It’s going to take big spaces and big ideas to deliver humans to deep space. Pay a visit to NASA’s Michoud Assembly Facility in New Orleans, and you’ll see plenty of both, as the facility welds its space program heritage to a future that goes beyond the moon.
On the same former sugar-cane fields where the Saturn V rockets for the Apollo missions and the Space Shuttle’s external fuel tanks were constructed, work continues toward the planned 2017 inaugural flight test for the Space Launch System (SLS), described by NASA as “the most powerful rocket ever built that will take American astronauts into deep space, first to an asteroid beyond the Moon and eventually on to Mars.”
Mars is far in the future (the 2030s), but work on the machines and humans has already taken off. On November 23, NASA selected Aerojet Rocketdyne of Sacramento, Calif., to restart production of the RS-25 engine for the SLS, which will use four of the engines to carry the Orion spacecraft and launch explorers on deep space missions, including to an asteroid placed in lunar orbit and ultimately to Mars. The power generated from three RS-25 engines on the SLS equals the output of 12 Hoover Dams. The first four SLS missions will be flown using 16 existing shuttle engines that have been upgraded.

INFORMATION SUPPLIED ::
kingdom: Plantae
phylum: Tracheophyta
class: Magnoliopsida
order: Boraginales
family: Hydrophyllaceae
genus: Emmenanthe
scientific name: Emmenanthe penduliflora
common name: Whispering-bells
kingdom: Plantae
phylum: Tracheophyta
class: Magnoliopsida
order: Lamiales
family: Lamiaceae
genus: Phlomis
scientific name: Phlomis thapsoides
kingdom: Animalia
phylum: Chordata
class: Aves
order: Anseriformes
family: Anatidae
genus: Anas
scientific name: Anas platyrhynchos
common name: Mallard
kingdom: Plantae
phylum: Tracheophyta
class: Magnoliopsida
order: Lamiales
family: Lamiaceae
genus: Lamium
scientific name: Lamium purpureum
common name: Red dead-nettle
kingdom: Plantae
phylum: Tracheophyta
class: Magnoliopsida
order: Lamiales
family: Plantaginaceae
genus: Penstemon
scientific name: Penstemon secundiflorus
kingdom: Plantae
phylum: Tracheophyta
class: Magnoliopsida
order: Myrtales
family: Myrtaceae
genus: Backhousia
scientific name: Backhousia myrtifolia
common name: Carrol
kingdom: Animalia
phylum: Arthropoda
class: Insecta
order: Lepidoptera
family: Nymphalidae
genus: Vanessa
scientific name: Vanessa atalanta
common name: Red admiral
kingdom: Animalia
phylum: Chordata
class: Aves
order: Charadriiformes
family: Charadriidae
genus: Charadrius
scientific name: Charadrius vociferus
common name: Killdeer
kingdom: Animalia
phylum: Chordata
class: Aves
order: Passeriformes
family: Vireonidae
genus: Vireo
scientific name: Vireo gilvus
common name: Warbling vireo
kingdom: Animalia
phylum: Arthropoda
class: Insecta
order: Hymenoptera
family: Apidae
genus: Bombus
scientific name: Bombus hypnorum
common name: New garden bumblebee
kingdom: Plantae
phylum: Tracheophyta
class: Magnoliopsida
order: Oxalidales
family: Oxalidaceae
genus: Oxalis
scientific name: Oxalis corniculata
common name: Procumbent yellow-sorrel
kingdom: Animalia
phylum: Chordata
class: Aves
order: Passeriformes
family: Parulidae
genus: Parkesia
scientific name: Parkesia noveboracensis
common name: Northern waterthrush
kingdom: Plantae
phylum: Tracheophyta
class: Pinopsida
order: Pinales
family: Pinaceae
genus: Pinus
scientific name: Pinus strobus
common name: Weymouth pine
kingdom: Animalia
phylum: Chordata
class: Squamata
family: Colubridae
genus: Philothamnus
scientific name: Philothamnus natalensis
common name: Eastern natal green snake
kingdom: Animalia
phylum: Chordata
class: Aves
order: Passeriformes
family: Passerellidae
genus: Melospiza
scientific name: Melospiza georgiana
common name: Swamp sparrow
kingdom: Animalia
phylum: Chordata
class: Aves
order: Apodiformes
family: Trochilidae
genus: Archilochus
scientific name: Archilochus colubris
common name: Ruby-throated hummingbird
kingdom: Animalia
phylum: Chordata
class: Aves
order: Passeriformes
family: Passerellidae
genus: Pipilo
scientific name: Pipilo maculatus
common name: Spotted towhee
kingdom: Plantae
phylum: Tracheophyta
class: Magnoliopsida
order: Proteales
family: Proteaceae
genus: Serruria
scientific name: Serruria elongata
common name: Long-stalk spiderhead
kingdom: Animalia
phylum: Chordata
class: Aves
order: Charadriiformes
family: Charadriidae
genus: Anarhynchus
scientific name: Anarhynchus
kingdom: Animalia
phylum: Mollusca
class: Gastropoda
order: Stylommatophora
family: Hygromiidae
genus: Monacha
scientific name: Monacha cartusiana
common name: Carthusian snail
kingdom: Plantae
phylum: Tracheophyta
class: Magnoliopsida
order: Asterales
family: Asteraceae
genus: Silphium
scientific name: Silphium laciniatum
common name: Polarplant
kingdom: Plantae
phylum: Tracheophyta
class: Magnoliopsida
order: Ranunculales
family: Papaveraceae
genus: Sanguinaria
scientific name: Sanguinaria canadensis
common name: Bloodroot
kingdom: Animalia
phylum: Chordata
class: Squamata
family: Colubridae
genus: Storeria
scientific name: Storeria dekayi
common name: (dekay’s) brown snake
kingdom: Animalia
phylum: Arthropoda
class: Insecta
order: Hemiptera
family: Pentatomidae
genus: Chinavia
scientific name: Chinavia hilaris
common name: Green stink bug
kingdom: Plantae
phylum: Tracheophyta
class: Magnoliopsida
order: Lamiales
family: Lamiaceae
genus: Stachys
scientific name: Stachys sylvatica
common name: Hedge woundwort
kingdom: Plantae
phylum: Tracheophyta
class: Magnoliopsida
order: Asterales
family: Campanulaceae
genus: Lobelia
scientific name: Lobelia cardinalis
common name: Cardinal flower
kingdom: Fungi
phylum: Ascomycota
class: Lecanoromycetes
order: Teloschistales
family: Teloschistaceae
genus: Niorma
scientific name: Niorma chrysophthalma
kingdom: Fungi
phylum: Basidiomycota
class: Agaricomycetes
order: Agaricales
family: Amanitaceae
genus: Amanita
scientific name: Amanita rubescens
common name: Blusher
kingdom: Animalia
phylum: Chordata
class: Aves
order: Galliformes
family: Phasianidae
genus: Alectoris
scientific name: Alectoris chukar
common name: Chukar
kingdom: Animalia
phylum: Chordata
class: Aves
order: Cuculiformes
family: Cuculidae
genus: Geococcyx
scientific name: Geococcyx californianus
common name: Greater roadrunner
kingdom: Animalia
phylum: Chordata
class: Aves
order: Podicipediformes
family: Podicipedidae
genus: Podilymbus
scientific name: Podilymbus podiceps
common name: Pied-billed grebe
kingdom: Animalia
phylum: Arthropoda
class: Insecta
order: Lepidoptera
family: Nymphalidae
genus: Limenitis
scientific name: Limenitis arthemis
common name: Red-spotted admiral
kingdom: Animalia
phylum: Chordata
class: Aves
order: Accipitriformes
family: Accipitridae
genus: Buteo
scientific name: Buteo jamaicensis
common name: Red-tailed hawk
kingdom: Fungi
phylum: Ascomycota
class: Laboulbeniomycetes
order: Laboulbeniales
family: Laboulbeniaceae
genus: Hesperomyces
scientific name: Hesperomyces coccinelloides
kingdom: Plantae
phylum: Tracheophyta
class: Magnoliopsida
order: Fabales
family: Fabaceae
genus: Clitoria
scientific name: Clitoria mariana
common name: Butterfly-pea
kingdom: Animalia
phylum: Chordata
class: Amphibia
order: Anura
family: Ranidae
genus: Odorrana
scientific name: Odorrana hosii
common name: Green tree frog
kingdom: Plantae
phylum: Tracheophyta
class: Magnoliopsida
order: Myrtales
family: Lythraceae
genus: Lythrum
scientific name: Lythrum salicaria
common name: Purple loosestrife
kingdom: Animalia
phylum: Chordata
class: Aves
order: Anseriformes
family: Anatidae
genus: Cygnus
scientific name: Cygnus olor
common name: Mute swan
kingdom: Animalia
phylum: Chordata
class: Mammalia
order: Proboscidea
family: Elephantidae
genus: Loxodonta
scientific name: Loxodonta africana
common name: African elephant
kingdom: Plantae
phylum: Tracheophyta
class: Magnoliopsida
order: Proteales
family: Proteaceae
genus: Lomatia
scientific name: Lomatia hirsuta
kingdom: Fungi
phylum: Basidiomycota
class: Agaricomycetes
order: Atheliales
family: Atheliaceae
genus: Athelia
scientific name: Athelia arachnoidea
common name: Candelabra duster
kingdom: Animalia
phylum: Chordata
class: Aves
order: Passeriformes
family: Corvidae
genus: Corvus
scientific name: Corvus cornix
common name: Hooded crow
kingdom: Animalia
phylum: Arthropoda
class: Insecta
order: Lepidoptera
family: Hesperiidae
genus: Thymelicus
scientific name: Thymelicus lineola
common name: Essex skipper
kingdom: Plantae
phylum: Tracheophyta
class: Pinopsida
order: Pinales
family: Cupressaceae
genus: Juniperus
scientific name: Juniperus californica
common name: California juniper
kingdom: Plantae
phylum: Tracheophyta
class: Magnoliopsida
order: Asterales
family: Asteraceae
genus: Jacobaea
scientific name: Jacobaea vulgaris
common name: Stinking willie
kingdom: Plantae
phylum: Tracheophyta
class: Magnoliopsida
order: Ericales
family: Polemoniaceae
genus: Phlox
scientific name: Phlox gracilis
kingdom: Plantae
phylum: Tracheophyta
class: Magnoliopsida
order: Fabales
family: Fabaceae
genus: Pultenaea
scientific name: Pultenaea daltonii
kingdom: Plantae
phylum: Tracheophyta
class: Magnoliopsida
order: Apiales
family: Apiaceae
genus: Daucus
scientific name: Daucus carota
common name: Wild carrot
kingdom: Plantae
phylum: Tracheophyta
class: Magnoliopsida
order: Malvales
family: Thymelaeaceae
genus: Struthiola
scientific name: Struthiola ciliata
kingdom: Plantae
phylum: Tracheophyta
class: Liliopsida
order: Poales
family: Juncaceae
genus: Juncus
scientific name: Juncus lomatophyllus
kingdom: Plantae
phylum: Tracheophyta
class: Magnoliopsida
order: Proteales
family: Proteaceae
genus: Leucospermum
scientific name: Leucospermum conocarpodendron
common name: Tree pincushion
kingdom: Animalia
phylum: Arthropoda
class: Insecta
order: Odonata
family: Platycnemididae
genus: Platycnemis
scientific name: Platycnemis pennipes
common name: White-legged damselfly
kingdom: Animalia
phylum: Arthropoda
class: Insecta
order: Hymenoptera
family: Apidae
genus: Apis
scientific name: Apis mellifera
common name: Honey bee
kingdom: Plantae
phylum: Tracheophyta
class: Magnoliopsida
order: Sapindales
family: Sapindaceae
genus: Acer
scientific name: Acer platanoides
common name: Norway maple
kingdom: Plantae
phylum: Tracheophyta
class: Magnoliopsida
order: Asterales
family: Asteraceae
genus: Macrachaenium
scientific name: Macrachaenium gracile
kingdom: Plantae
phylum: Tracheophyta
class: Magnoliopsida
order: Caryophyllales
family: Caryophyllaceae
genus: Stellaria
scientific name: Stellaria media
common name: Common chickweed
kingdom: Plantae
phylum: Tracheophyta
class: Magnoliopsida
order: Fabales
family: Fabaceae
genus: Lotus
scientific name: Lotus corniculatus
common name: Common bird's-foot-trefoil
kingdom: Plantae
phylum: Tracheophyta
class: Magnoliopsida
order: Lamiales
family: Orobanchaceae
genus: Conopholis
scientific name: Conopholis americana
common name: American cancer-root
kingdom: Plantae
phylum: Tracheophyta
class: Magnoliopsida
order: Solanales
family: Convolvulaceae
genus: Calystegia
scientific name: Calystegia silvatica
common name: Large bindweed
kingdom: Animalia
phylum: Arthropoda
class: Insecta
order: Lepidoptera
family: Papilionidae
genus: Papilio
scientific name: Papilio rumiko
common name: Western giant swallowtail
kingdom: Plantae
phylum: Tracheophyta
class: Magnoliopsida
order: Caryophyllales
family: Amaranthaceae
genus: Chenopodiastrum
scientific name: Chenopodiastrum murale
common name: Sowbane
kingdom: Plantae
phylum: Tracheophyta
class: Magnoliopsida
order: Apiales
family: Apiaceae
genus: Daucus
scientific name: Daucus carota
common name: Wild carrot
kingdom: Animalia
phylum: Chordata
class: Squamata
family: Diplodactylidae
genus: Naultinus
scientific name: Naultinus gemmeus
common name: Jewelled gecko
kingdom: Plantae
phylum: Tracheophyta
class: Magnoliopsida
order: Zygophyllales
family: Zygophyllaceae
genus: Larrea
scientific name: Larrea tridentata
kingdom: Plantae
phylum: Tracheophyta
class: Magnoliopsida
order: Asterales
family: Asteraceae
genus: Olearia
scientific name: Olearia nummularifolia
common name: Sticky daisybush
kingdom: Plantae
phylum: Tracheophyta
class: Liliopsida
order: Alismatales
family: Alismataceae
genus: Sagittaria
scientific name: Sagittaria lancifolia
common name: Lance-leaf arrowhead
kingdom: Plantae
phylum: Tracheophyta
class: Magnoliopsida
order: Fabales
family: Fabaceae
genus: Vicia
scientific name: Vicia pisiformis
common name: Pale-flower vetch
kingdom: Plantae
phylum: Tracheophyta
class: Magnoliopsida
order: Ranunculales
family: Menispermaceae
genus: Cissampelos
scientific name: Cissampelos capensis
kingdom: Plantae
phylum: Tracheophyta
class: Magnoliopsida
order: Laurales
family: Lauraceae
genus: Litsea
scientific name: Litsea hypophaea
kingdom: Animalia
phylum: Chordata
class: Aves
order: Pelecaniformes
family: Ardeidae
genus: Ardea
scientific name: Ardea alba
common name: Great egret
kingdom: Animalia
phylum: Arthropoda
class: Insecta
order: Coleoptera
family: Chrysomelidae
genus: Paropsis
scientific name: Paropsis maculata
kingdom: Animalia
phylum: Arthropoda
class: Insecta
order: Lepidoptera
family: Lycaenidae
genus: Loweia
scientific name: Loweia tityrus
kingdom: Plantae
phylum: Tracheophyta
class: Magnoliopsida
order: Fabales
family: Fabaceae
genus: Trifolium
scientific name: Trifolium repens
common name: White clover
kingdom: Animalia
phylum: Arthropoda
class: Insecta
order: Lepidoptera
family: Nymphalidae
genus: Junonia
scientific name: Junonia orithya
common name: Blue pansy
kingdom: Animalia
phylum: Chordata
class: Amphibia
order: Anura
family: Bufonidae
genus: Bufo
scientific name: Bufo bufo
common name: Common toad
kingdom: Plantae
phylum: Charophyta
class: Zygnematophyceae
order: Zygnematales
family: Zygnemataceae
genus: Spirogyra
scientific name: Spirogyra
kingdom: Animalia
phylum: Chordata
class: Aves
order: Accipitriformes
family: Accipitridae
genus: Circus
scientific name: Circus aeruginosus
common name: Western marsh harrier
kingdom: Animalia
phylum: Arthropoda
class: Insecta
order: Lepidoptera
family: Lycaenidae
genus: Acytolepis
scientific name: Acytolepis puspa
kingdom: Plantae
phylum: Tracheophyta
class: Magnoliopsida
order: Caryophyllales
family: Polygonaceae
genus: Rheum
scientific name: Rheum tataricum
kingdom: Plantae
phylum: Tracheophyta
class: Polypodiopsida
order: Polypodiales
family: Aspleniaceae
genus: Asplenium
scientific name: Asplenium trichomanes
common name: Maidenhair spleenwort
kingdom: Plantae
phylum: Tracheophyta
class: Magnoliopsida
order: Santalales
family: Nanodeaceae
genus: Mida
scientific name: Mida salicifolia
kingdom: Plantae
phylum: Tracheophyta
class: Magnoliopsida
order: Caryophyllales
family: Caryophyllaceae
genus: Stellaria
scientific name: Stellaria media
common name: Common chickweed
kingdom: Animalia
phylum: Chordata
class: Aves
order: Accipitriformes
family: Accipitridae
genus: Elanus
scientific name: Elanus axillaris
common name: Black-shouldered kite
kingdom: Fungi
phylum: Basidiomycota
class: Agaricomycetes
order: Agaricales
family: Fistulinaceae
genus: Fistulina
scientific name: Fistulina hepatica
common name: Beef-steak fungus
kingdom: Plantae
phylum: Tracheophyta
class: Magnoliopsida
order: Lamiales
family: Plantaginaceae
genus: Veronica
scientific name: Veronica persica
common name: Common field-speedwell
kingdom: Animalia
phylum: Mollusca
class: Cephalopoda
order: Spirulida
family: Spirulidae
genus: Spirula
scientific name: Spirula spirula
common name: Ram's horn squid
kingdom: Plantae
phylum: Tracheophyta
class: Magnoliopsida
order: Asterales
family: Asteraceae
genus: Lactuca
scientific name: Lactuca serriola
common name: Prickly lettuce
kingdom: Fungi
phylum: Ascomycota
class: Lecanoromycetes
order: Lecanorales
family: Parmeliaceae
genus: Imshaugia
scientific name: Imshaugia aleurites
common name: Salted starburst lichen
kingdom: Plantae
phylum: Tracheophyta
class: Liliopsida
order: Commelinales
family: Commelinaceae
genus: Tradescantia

DIRECTIVES ::
1. According to the article on NASA's Space Launch System, how many RS-25 engines will the SLS use to carry the Orion spacecraft?
2. Repeat the article on NASA's Space Launch System word for word, from "Mars is far" up to and including "have been upgraded.".
3. Carry on the article on NASA's Space Launch System, starting after its last sentence.

TASK-BY-TASK ANSWERS ::
1. Four

2.
Mars is far in the future (the 2030s), but work on the machines and humans has already taken off. On November 23, NASA selected Aerojet Rocketdyne of Sacramento, Calif., to restart production of the RS-25 engine for the SLS, which will use four of the engines to carry the Orion spacecraft and launch explorers on deep space missions, including to an asteroid placed in lunar orbit and ultimately to Mars. The power generated from three RS-25 engines on the SLS equals the output of 12 Hoover Dams. The first four SLS missions will be flown using 16 existing shuttle engines that have been upgraded.

3.
Under the $1.16 billion contract, Aerojet Rocketdyne will modernize the space shuttle heritage engine to make it more affordable and expendable for SLS. The contract runs November 2015 and continues through Sept. 30, 2024. Engine testing will be performed at NASA’s Stennis Space Center in Mississippi (just 40 miles from Michoud) and the SLS will launch from NASA’s Kennedy Space Center in Florida.
NASA’s Marshall Space Flight Center in Huntsville, Ala., manages the SLS Program and the Michoud Assembly Facility. Jacobs Technology delivers manufacturing support and facility operations as a subcontractor. In July, the Syncom Space Services LLC (S3) team, comprising PAE Applied Technologies LLC and BWXT Nuclear Operations Group, Inc., was selected by NASA for the Synergy Achieving Consolidated Operations & Maintenance (SACOM) contract, a consolidation of contracts at Michoud and Stennis Space Center in nearby Hancock County, Miss. If all options are exercised, the maximum potential value for S3 is $1.2 billion.
Early this month, New Orleans Mayor Mitch Landrieu joined city officials and business leaders to celebrate the completion of the $6.2-million Michoud Front Door Infrastructure Improvement Project, encompassing storm water management, roadway and lighting improvements designed to help create additional and continued private investment in one of the city’s key recovery areas in the Michoud neighborhood.
“This area of New Orleans East is an economic engine reinforcing that advanced manufacturing is key for the growth of New Orleans,” said Mayor Landrieu.
The project was funded by a federal Community Development Block Grant (CDBG), administered by the Louisiana Office of Community Development-Disaster Recovery Unit.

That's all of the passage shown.